The peptide molecular mass profiles of the salivary, gastric, and intestinal dCPPp (18.5 g L⁻¹, w/v) were obtained by SEC. The samples were centrifuged at 15 000g for 15 min, and the supernatants were filtered through a 0.22 μm membrane filter before SEC. Peptides were separated using the Superdex peptide 10/300 GL column (Cytiva, Saint-Germain-en-Laye, France) and an AKTA Purifier system (GE Healthcare, Chicago, USA) under isocratic elution (69.9% ultrapure water; 30% acetonitrile (ACN); 0.1% TFA) with a flow rate of 0.5 mL min⁻¹. The absorbance was recorded at 214 nm.
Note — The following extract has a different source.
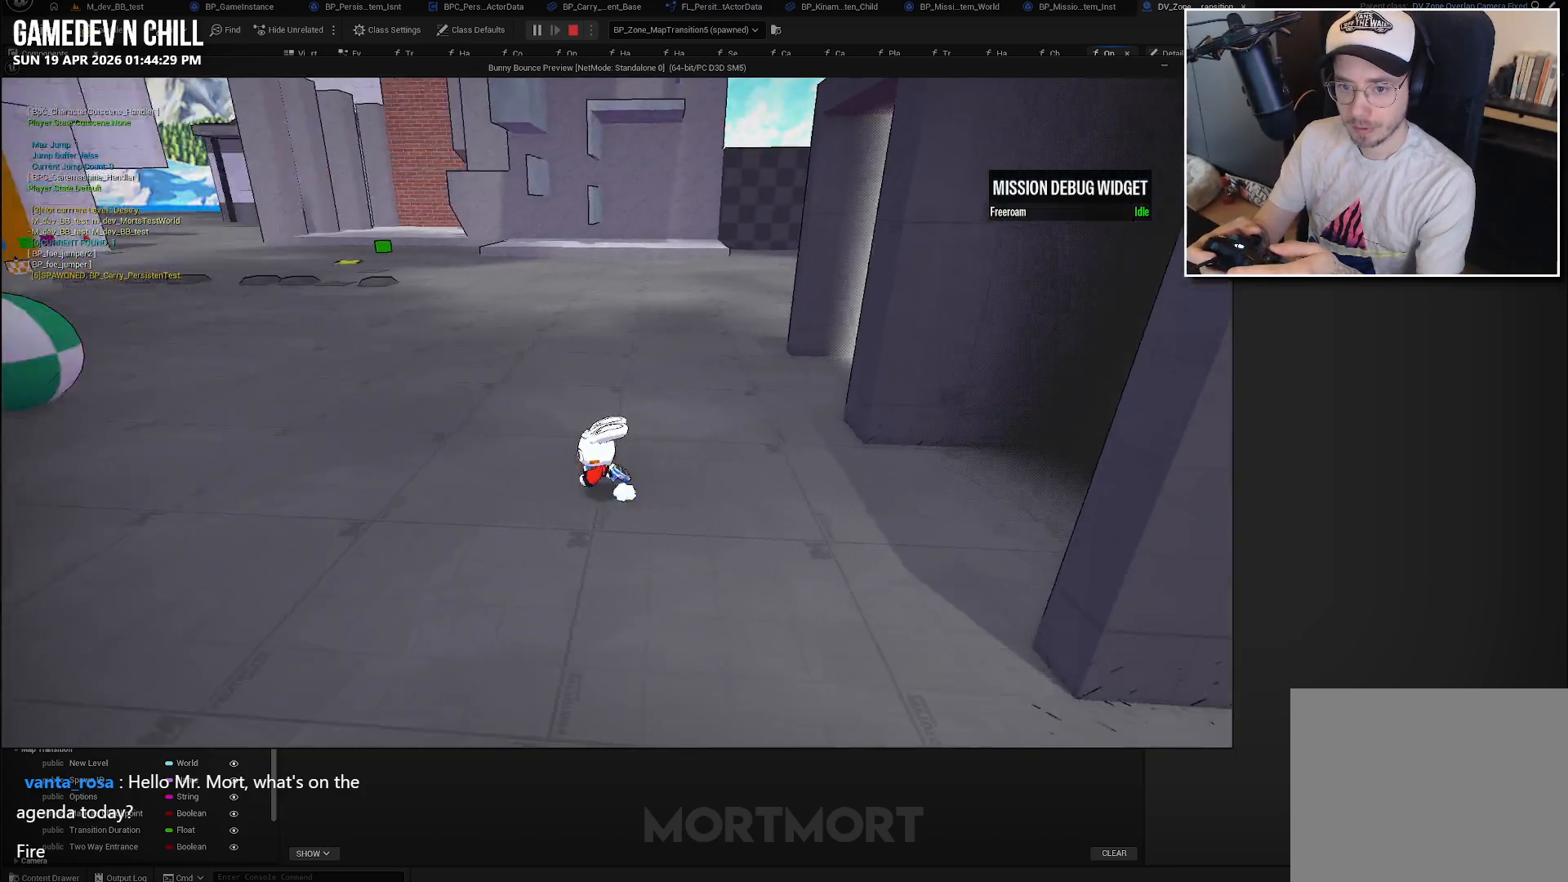
{"buttons": [], "left_stick": "up", "right_stick": "left", "events": [[67, "left_stick", "center"], [200, "right_stick", "center"], [400, "left_stick", "up"], [467, "right_stick", "left"]]}
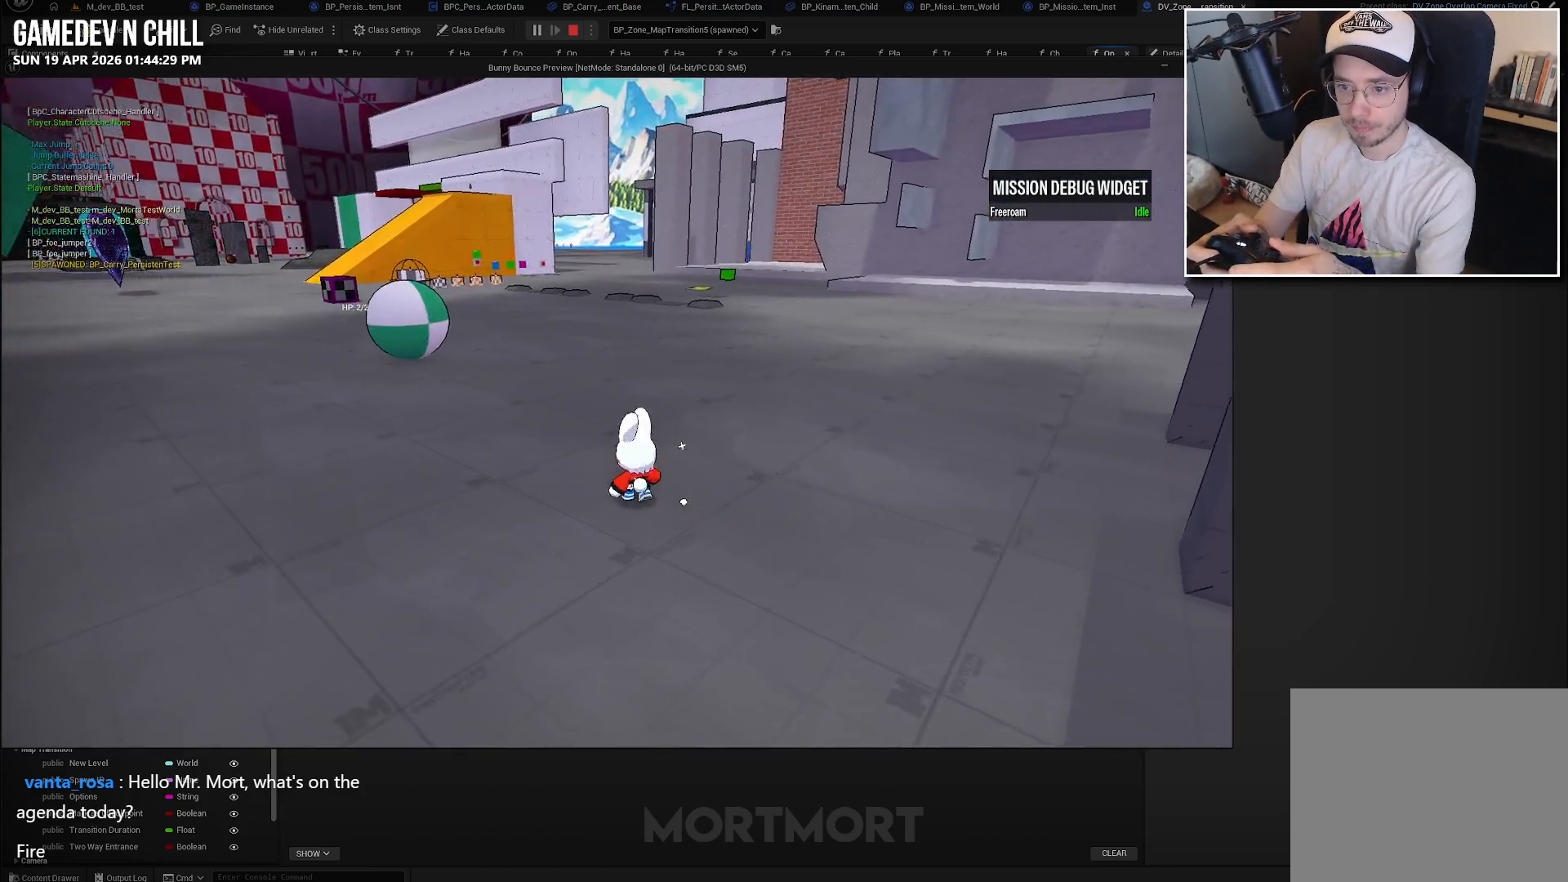
{"buttons": [], "left_stick": "up", "right_stick": "left", "events": []}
The column was prior calibrated with the mass molecular standards: albumin: 60 kDa; cytochrome C: 12 400 Da; aprotinin: 6500 Da; vitamin B12: 1355 Da; glutathione: 307 Da.

2.9. Peptidomics analysis

Caco-2/HT29-MTX cells were seeded at a ratio 90/10 and a density of 20 000 cells per cm² transwells (Corning) and grown for three weeks in complete medium at 37 °C and under 5% CO₂. On the day of the experiment, cells were washed with PBS, and 500 μL of dCPPp or blank SGID (31.25 mg mL⁻¹) were added to the apical chamber and 1.5 mL of non-supplemented DMEM to the basolateral chamber for a 2 h-incubation. CPP-preparation before SGID and apical compartment media were dissolved at 1 mg mL⁻¹ in H₂O while basolateral compartment media were concentrated 10 times by centrifugal evaporation at 40 °C (miVac Centrifugal Vacuum Concentrators, Gene Vac, Ipswich, UK). All samples were centrifuged for 10 min at 8000g and 10 μL of supernatants were analyzed by RP-HPLC-MS/MS. CPP-preparation before SGID was analyzed in triplicate, whereas apical and basolateral compartment media were analyzed from two different experiments produced from two dCPPp replicates. For each transport experiment, three wells were analyzed independently.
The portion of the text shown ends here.